Forum Moderators: coopster
I've been working with php for a number of years now; a number of projects I've done involve multi-page forms. What I've done up to this point, I've carried inserted all post variables into sessions to carry the information forward (and backward if the user wants to re-view/revise information already input on a previous page). Then, on the last page of the multi-page "form set" I drop the information collected in my session vars into one or more db tables.
More times than not, this works fine. However (and on a recently deployed project) sometimes the db ends up with totally blank field data - comprehensive validation routines check each field for empty/invalid data when the user goes from one page to the next, so I know it's not a validation issue. Are the sessions somehow screwing things up on these rare - I hate it when stuff like this happens without any repeatable reason! - occasions? I don't have a clue. Did the user just close their browser (or did the power go off) when they were half way through the form? Maybe, but - under those circumstances, why would anything be posted to the db as the db insert happens when the user presses the "finish" button on the very last page of the form set.
I've read some posts that indicate that temp db tables would be a good alternative to sessions when dealing with data for multi-page forms... but that's been the ONLY other "persistent" solution I've come across.
So... after all of that... (and after the latest "empty-db-field" mystery) I'd like to really get opinions regarding what the good folks here consider a best-practice workflow for multiple form page persistence.
And, if anyone else has run across the same problems with blank db fields - and the reason for this - I'd love to know about it!
Great appreciation in advance!
Neophyte
More times than not, this works fine. However (and on a recently deployed project) sometimes the db ends up with totally blank field data - comprehensive validation routines check each field for empty/invalid data when the user goes from one page to the next, so I know it's not a validation issue.
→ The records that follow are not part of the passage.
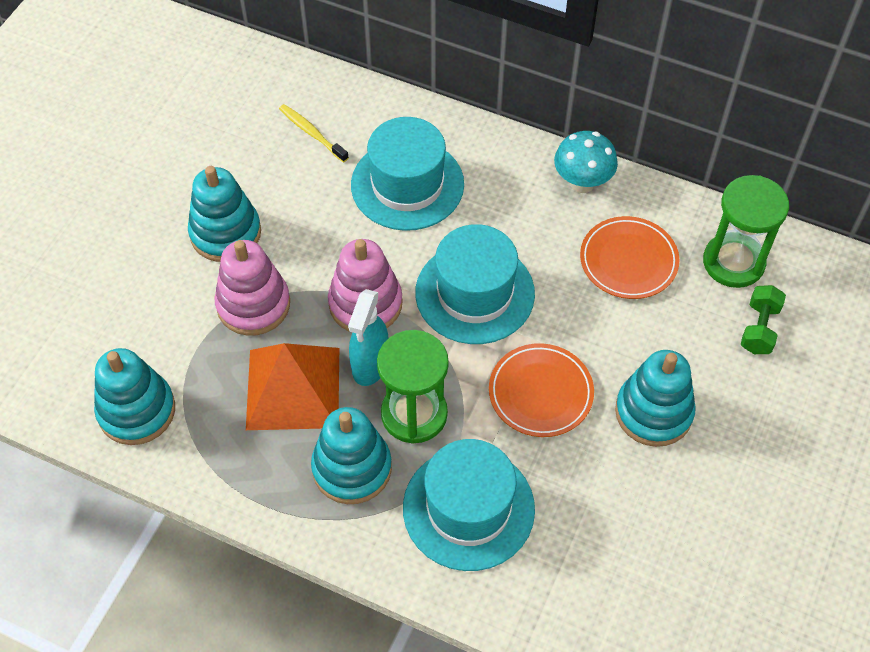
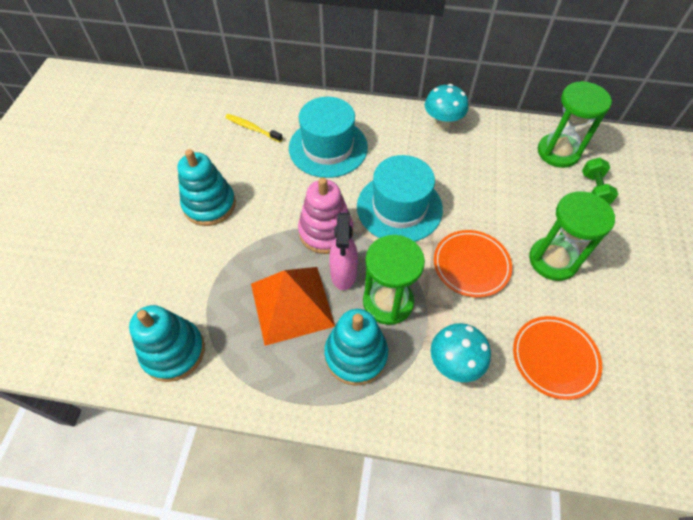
camera: 15 degrees left, 0 degrees up
(253, 304) = (244, 250): pink stacking toy -> none
(370, 365) = (343, 274): turquoise spray bottle -> pink spray bottle
(468, 508) = (454, 364): turquoise hat -> turquoise mushroom
(628, 261) = (492, 165): orange plate -> orange plate (554, 358)
(653, 412) = (553, 260): turquoise stacking toy -> green hourglass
It doesn't look as if you are validating your (session) data before saving it in the DB?
Is it possible that a robot is spaming the last page of your form? Any session data probably won't be set in this case.
I never thought about validating the sessions before database inclusion (does anyone else do this? Interested to hear if anyone does!).
I've also never heard of a robot spamming session data! How does this happen? are there any guards against this?
Still also interested in anyone weighing in on whether sessions are really the way to go with multi-page form data or temp db tables, or something entirely different!
Neophyte
I never thought about validating the sessions before database inclusion (does anyone else do this? Interested to hear if anyone does!).
I wasn't just referring to validating the session data, but validating the data you are about to insert into your database - wherever that might be coming from (session, cookie, flatfile, form fields...). The data that is passed to your database inclusion routine should be validated.
I've also never heard of a robot spamming session data! How does this happen? are there any guards against this?
The robot isn't specifically spamming your session data. If a robot spams your form - robots generally don't support cookies - your session data is not going to be populated. The robot could have found the URL of the last page of your form and is targeting that directly - although, it just needs to know where the form is actually being posted to.
Still also interested in anyone weighing in on whether sessions are really the way to go with multi-page form data or temp db tables, or something entirely different!
Are you referring to using temp db tables in order to store your session data (ie. session-set-save-handler() [uk2.php.net]) or somehow managing your own user sessions entirely? Creating a custom session handler (to store session data in a DB) still uses sessions and I would have thought you would need to do that or use hidden fields in your form (as idfer suggests) in order to manage your multi page forms, IMO.
If your users were logged in the I suppose you could store the form data against that user, rather than just the session? But I too would be interested in hear of any other ways to handle multi-page forms.